There is no one objective thing called ‘science’ and to answer this question we could call on any number of scientific disciplines from evolutionary biology to psychology. And, likewise, there is no one ‘person’ and different people in different parts of the world would have eaten different things at different times in our evolutionary history.
It is likely that the diet of our earliest ancestors was similar to the diet of modern chimpanzees: largely vegetarian but with some insects and a little meat, too. Then about 2.6 million years ago, it seems as though there was an expansion in the diet, with some hominids eating meat and marrow from large animals. This was Homo erectus, who came before Homo sapiens, and it is believed that the consumption of energy-dense meat increased their brain size and speeded up evolution.

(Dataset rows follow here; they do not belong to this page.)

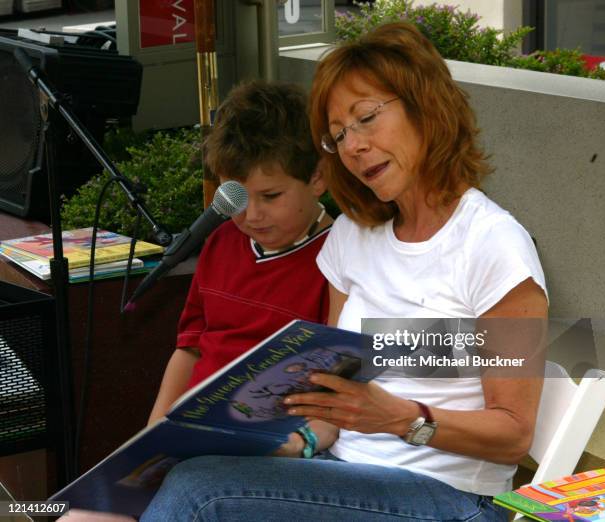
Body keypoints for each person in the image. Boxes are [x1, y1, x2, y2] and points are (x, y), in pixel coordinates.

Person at [141, 22, 548, 522]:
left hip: (448, 496)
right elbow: (330, 395)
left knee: (200, 492)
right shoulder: (354, 237)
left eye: (366, 118)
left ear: (426, 107)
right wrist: (285, 441)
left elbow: (513, 436)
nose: (353, 146)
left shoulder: (492, 244)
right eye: (338, 135)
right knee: (191, 469)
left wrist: (405, 420)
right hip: (338, 472)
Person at [59, 80, 333, 521]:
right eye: (237, 198)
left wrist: (302, 442)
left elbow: (344, 383)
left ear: (317, 177)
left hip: (272, 450)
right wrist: (150, 440)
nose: (251, 215)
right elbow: (190, 348)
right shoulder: (222, 241)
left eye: (271, 196)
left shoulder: (335, 260)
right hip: (192, 440)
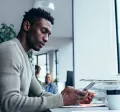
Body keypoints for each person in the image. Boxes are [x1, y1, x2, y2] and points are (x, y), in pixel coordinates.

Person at [0, 8, 94, 112]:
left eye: (48, 34)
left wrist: (74, 100)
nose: (46, 39)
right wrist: (62, 99)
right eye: (43, 31)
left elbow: (41, 94)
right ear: (27, 26)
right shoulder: (10, 50)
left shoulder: (25, 57)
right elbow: (9, 103)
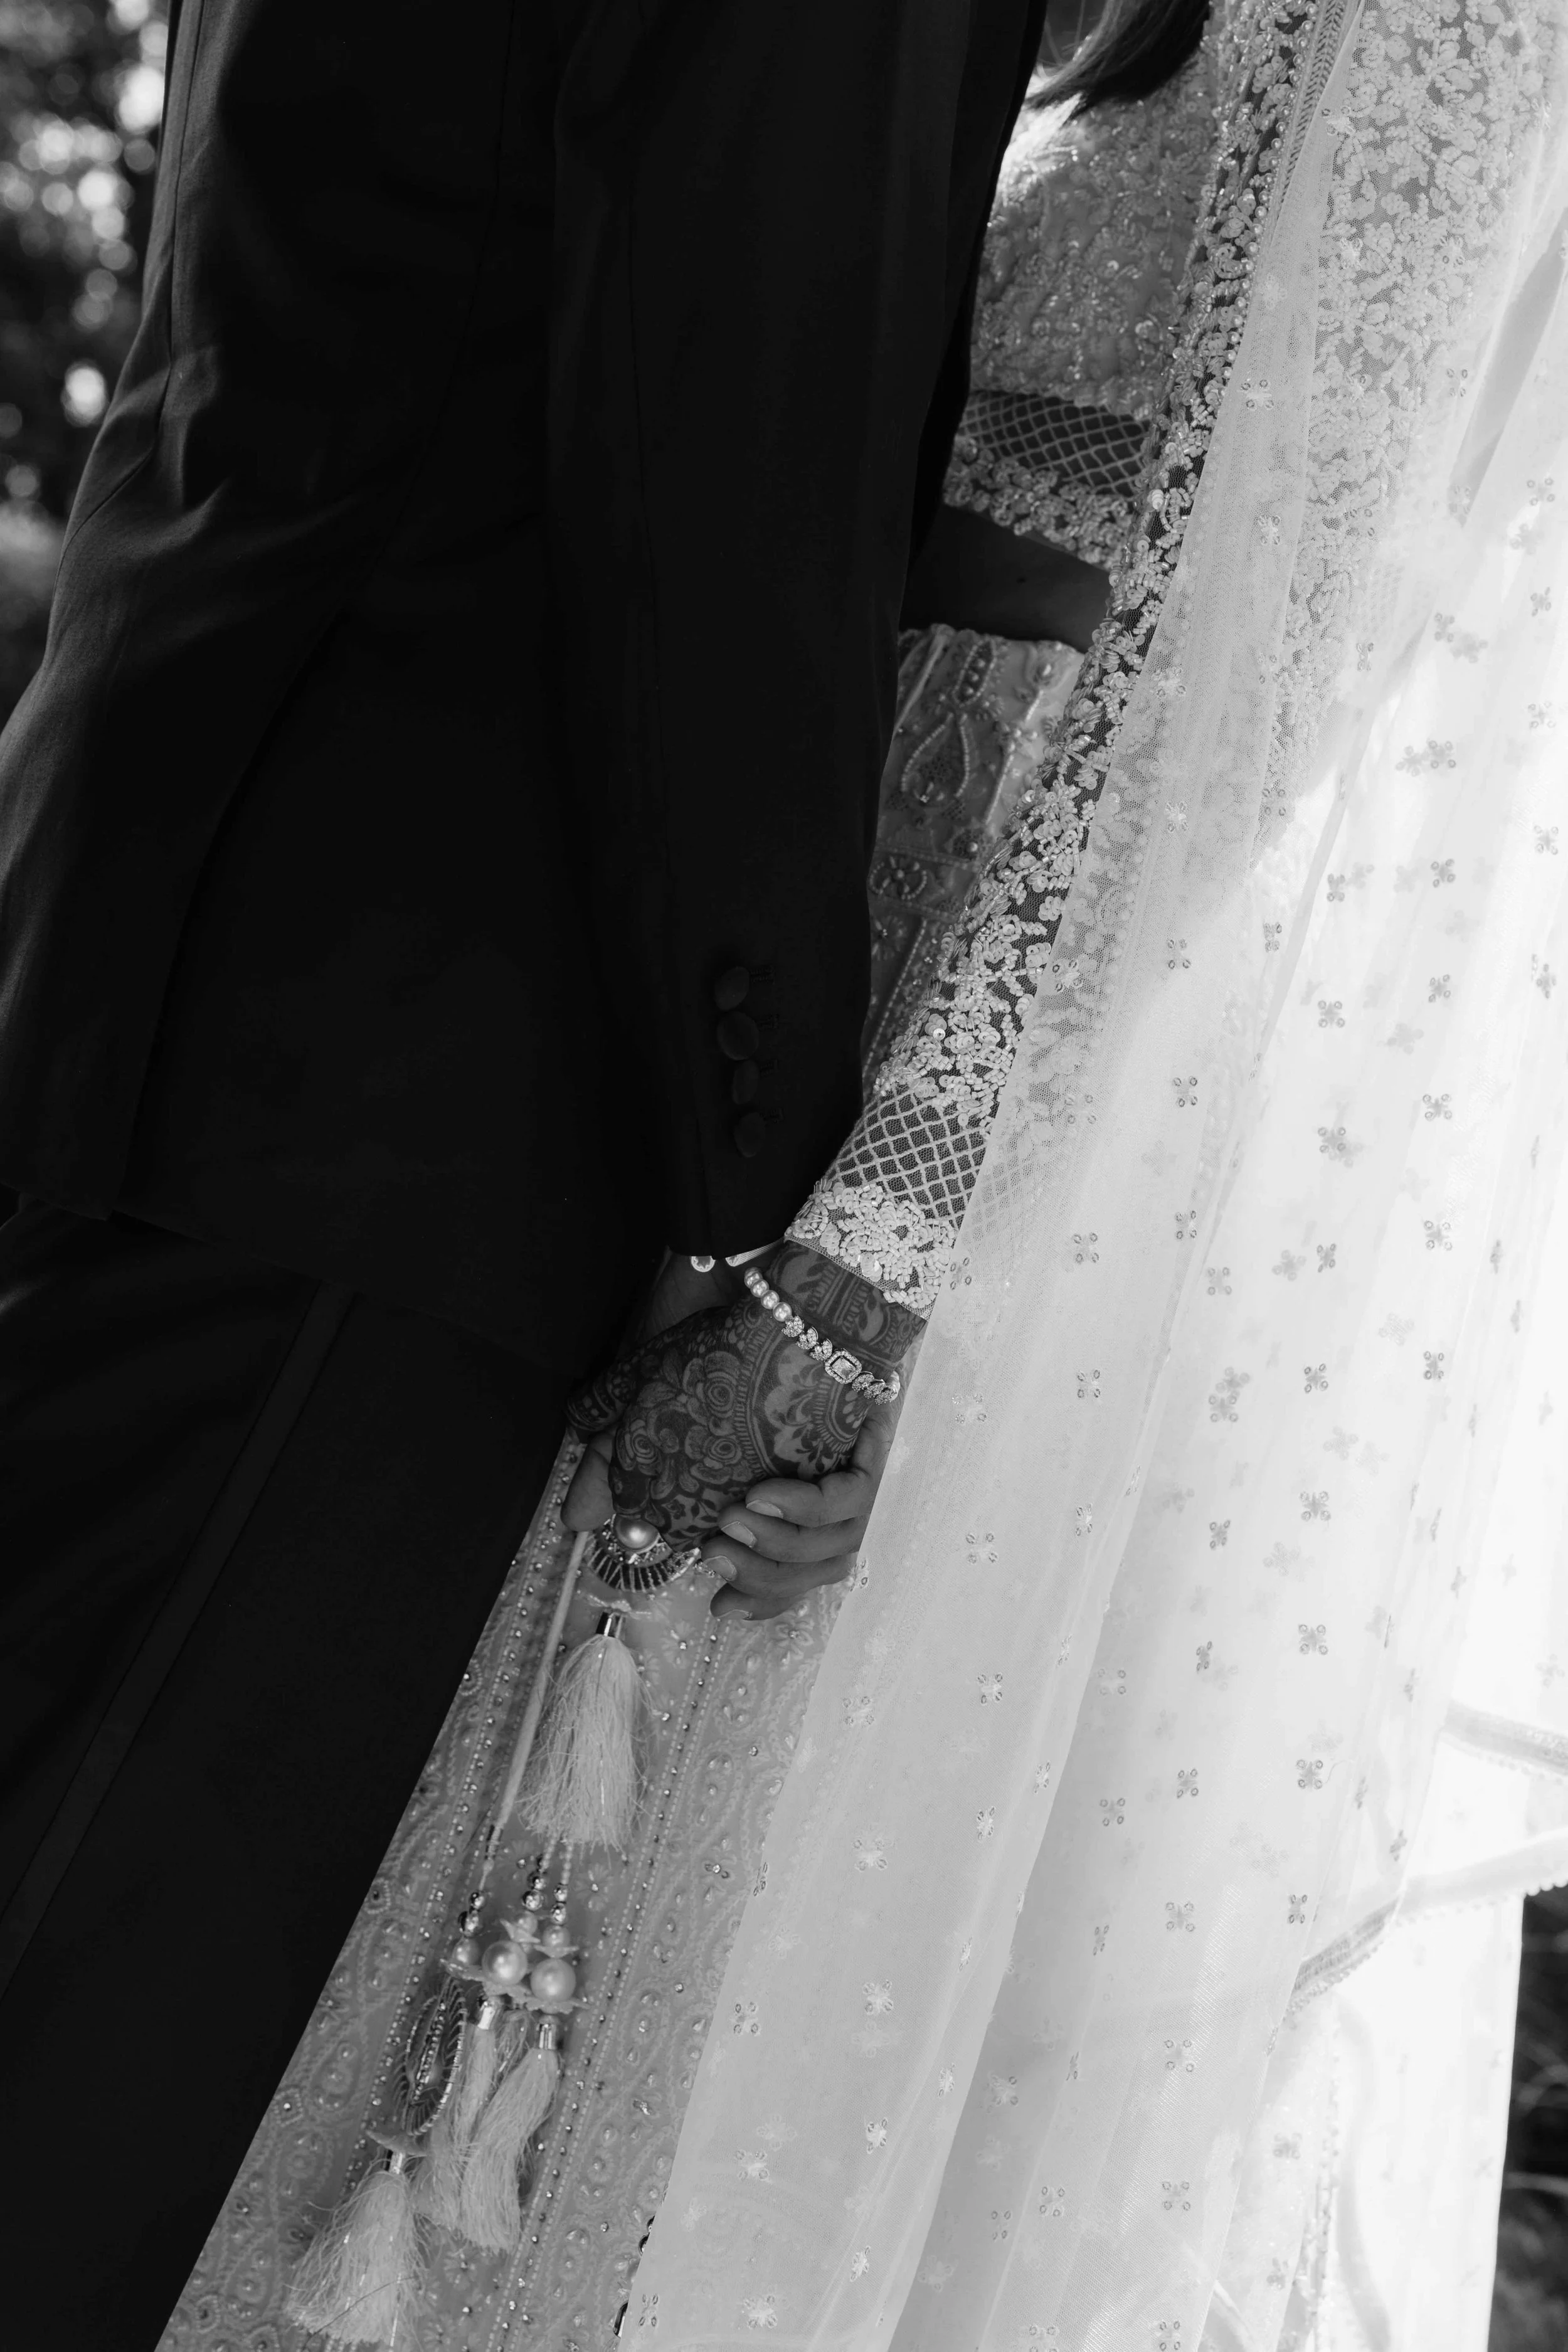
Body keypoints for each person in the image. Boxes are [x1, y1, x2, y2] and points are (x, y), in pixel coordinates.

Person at [171, 0, 1568, 2341]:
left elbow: (1217, 726)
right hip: (722, 1061)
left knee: (597, 2039)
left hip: (938, 1178)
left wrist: (850, 1286)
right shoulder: (1082, 38)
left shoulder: (1447, 48)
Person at [0, 1, 1052, 2341]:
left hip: (160, 929)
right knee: (66, 2073)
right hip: (407, 1055)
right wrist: (741, 1193)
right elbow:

So, what do scientists say today about animal consumption? Nutritionists and doctors say we don’t need it, and that the risk of many of our most fatal diseases would be reduced if we didn’t eat it. Public health researchers add that three-quarters of emerging infectious diseases in people are due to animals, and that if we didn’t kill and eat wild animals, or farm domesticated ones, that risk would be reduced.
And, although some people see science as being opposite to religion, it is interesting to note that psychologists think that people’s willingness to eat meat is linked to their belief in a hierarchy – with humans at the top and animals at the bottom – a paradigm long-taught by certain religions. Such a hierarchical worldview is increasingly being seen as responsible for the systemic racism and sexism in many societies today. When we create a hierarchy of worth among sentient beings, it serves to legitimize the abuse of those perceived to be lower down the ranking by those higher up. If instead we saw all sentient beings as having the same moral worth, such systemic abuse would end.
Our brains may have expanded due to eating meat but 2.6 million years is a long time and things change! Research now shows that the smartest people tend to become vegetarian, and that vegans have a reduced risk of suffering many of today’s most serious diseases. So, while eating meat may have helped create us, the meat habit may no longer be serving us.
Whether we are a person of science or faith or both, we are being encouraged to look again at our role on this planet. We may have been taught that dominion gives us a right to do whatever we want, but a closer reading of the scripture yields a different conclusion. We might drink milk because Lord Krishna did, though he never saw or supported the profound suffering that is inherent in today’s dairy industry.
Whatever our beliefs, we can look again with an open mind and an open heart. We don’t have to be at the top of a hierarchy of abuse. We can live peaceably alongside our animal friends, and our lives will be all the richer for it.